과제 자료 -

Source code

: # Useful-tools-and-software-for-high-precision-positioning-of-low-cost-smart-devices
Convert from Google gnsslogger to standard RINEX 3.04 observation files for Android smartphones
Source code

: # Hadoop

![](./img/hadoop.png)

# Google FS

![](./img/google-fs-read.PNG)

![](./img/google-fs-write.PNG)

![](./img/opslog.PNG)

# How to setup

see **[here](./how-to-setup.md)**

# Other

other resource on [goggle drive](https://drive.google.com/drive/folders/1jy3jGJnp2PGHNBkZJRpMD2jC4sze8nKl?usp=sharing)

지시 사항 - 위 기록 전체에서 "Source code"를 "Code"로 바꿔 다시 쓰세요. 나머지 부분은 그대로 둡니다.

연습 답안 -
Code

: # Useful-tools-and-software-for-high-precision-positioning-of-low-cost-smart-devices
Convert from Google gnsslogger to standard RINEX 3.04 observation files for Android smartphones
Code

: # Hadoop

![](./img/hadoop.png)

# Google FS

![](./img/google-fs-read.PNG)

![](./img/google-fs-write.PNG)

![](./img/opslog.PNG)

# How to setup

see **[here](./how-to-setup.md)**

# Other

other resource on [goggle drive](https://drive.google.com/drive/folders/1jy3jGJnp2PGHNBkZJRpMD2jC4sze8nKl?usp=sharing)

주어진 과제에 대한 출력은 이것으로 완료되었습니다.